» WHAT IS BEING ASKED
Would you return the lines between the one holding "Identify the document" and the one holding "text [150, 1334, 1090, 1596]", inclusive, and only those, exactly as they stand in the listing below?

» DATA FOR THIS TASK

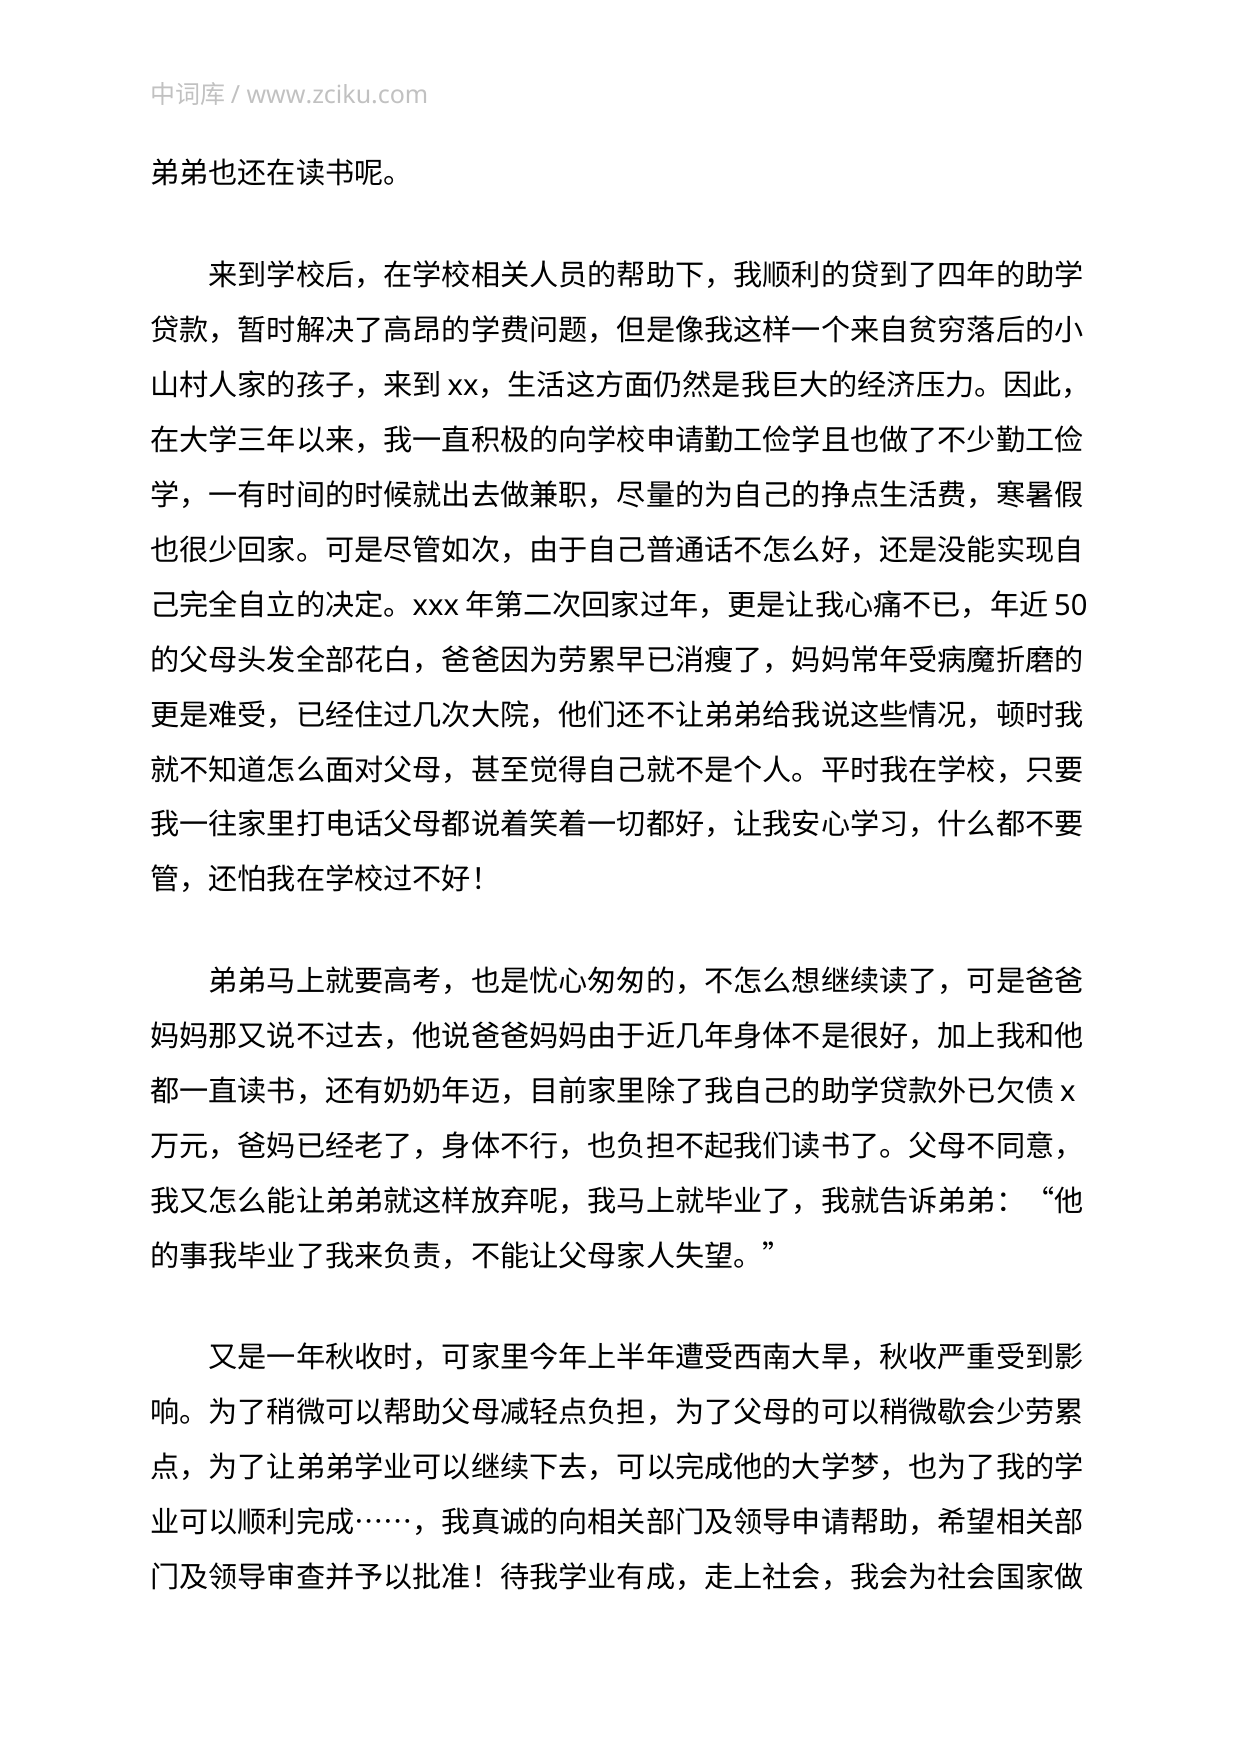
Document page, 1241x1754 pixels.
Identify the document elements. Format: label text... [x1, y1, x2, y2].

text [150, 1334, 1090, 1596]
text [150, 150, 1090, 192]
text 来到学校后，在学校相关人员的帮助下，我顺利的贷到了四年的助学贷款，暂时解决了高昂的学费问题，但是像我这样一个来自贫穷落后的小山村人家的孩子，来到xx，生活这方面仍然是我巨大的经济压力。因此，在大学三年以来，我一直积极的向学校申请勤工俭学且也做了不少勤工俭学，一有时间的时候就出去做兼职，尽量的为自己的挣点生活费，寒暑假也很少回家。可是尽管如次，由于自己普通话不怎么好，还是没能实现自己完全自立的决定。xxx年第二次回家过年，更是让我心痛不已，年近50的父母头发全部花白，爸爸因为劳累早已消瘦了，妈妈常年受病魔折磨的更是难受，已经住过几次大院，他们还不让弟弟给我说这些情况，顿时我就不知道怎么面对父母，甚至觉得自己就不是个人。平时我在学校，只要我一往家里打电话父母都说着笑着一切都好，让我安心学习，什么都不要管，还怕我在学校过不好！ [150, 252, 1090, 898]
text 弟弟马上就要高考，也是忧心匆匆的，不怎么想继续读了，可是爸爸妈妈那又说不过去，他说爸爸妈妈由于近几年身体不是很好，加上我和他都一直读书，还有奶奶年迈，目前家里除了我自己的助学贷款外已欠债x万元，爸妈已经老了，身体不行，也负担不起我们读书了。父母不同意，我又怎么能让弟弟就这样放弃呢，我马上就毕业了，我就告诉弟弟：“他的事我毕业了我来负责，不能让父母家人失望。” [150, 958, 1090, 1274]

» REPLY
Identify the document elements. Format: label text... [x1, y1, x2, y2].

text [150, 1334, 1090, 1596]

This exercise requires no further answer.